Q5: How robust is the rule-based evaluation to innocuous formatting deviations?
A: For each task, we implement specific normalization procedures to accommodate slight variations in formatting and wording. For instance, we use standard normalization steps used in QA evaluation (lowercasing, removing punctuation, etc,) for HTML to TSV tasks. We report the full details in Appendix C.
Q6: What are the licensing terms for any third-party data (e.g., HTML pages, IMDB content), and will raw data be fully redistributed?
A: All third-party data is sourced from publicly available, open-source datasets released under redistribution-compliant licenses (e.g., CC 4.0).
Q7: What was the compute cost (GPU hours / USD) of running the full benchmark?
A: For ~10B-scale models, we used a single H100 80GB GPU for approximately 9 GPU hours per model. For ~70B-scale models, we used 4×H100 GPUs with a total compute time of around 110 GPU hours. We will include these details in the revision. Thanks for your suggestions!

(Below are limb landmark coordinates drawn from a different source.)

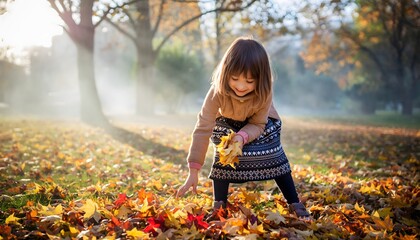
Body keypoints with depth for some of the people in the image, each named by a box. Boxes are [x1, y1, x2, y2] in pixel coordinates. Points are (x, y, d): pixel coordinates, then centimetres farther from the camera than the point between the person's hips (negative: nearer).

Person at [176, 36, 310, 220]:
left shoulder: (264, 92, -36)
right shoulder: (218, 92, -40)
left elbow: (258, 124, -23)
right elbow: (203, 129, -40)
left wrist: (243, 136, -48)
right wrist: (194, 172, -43)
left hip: (259, 125, 1)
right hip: (227, 124, 0)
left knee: (275, 157, -11)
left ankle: (294, 204, 1)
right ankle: (218, 205, -9)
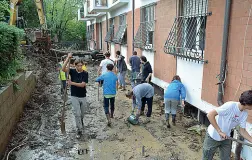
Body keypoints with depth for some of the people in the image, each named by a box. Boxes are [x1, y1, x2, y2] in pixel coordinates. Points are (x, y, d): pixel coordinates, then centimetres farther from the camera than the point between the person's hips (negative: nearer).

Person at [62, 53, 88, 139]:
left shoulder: (85, 73, -8)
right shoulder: (72, 71, -5)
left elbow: (83, 84, -18)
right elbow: (63, 69, -22)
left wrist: (72, 83, -26)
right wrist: (68, 58, -28)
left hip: (83, 96, 1)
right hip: (74, 96, -1)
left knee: (82, 114, 17)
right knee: (77, 113, -8)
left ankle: (81, 122, 46)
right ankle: (79, 130, 3)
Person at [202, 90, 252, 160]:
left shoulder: (245, 113, -6)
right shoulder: (230, 106, -29)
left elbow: (242, 131, 2)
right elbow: (210, 115, -33)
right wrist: (220, 131, -30)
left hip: (226, 139, 7)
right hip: (213, 137, -6)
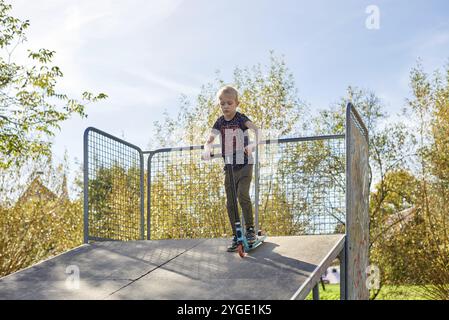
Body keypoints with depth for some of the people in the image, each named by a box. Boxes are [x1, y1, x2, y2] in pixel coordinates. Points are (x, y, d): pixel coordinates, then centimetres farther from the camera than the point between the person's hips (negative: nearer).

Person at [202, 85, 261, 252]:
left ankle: (250, 228, -4)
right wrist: (207, 149, -27)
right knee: (230, 202, 4)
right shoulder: (220, 122, 3)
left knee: (242, 195, -21)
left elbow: (256, 129, -26)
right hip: (229, 166, 5)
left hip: (245, 164, -4)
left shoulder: (241, 118, -9)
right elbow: (210, 140, -4)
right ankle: (236, 236, 13)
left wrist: (253, 144, -45)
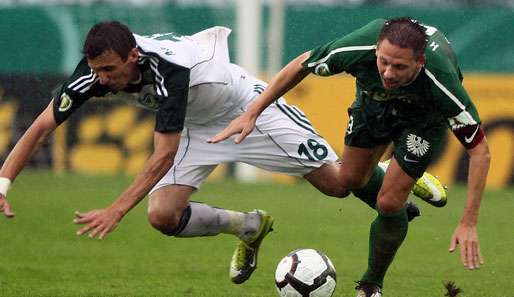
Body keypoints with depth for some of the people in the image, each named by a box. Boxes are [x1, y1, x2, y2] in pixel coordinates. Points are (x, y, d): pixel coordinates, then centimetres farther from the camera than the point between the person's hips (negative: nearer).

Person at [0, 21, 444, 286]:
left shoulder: (170, 69, -43)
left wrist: (116, 211, -49)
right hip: (196, 128, 6)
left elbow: (163, 156, -42)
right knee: (164, 215, -14)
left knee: (339, 183, -1)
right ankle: (250, 228, 14)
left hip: (248, 107, -6)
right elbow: (42, 126, -21)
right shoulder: (95, 71, -26)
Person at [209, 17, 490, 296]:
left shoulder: (442, 82, -45)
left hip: (426, 113, -3)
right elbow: (300, 66, -18)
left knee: (388, 203, -11)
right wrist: (251, 113, -19)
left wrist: (469, 223, -39)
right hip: (375, 98, 3)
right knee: (351, 178, 11)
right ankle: (397, 210, 44)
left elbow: (479, 150, -35)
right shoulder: (359, 47, -40)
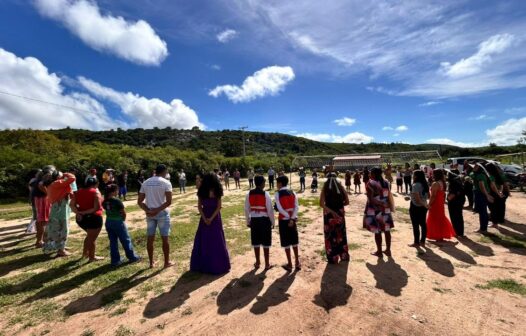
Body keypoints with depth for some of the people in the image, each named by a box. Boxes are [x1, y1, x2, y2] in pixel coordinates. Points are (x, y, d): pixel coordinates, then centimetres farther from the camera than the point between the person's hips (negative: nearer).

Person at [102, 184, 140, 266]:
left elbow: (107, 211, 3)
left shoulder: (104, 202, 1)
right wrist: (123, 219, 5)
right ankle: (132, 257, 17)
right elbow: (123, 213, -13)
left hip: (108, 223, 6)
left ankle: (115, 260, 20)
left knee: (113, 242, 14)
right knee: (126, 240, 6)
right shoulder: (117, 201, -19)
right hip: (118, 222, -6)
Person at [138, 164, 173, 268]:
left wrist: (147, 210, -8)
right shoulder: (166, 182, -10)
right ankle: (167, 262, 18)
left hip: (149, 214, 5)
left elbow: (139, 201, 3)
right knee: (165, 238, 7)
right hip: (162, 213, -5)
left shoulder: (145, 183, 7)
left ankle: (151, 262, 25)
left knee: (150, 238, 14)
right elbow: (169, 201, -20)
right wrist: (158, 210, -15)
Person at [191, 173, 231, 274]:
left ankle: (218, 264, 18)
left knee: (217, 241, 6)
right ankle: (203, 264, 19)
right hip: (205, 218, 0)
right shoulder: (201, 192, -5)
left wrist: (211, 218, -13)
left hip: (215, 218, 0)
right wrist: (204, 218, -11)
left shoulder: (217, 192, -6)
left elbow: (218, 207, -7)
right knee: (203, 241, 7)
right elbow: (199, 206, -4)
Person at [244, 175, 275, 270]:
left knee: (256, 242, 16)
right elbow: (270, 210, -11)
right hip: (264, 220, -3)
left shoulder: (249, 194, -2)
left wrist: (248, 221, 14)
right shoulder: (265, 194, -14)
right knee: (266, 243, 8)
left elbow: (247, 209, 3)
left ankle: (257, 262, 28)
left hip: (254, 220, 4)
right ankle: (267, 264, 18)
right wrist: (272, 222, 0)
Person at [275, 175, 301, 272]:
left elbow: (280, 208, -16)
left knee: (286, 242, 6)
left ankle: (289, 264, 15)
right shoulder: (292, 192, 3)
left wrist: (288, 217, -10)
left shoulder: (277, 194, -9)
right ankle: (297, 263, 23)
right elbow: (296, 207, -6)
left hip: (283, 220, -4)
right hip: (293, 219, 4)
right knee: (294, 241, 15)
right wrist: (292, 218, -10)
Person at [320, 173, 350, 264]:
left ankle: (332, 258, 16)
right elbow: (347, 202, 0)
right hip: (340, 214, 3)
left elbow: (321, 204, -18)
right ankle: (344, 256, 30)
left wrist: (331, 211, -17)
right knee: (341, 235, 18)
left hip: (329, 215, -3)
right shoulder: (341, 187, -1)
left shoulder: (325, 189, -7)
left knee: (330, 236, 8)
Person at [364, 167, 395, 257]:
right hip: (385, 209, 6)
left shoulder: (370, 183, -13)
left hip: (374, 210, -6)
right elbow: (389, 196, 9)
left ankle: (379, 251, 15)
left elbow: (370, 199, -17)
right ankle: (388, 250, 24)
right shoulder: (386, 183, 5)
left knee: (377, 231, 5)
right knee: (387, 230, 14)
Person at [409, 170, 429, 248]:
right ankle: (422, 241, 21)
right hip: (423, 207, 8)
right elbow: (428, 196, 14)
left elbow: (417, 198, -25)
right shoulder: (425, 184, 7)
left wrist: (425, 205, -15)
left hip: (415, 207, -8)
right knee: (423, 224, 13)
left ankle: (416, 242, 9)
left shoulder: (415, 185, -19)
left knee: (415, 225, 1)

This is an interesting paper that introduce a benchmark for evaluating long-context language models on procedural generation tasks. Overall, the reviewers are positive on this paper, and I share the same sentiment. The reviewers commend its practical relevance, diverse tasks, and insightful analysis across 23 models. While concerns were raised about dataset scale, missing baselines, and procedural vs. reasoning distinctions, the authors addressed most points thoughtfully. The authors should incorporate their responses and address reviewers' comment in the final cam-ready version of this paper. I recommend acceptance.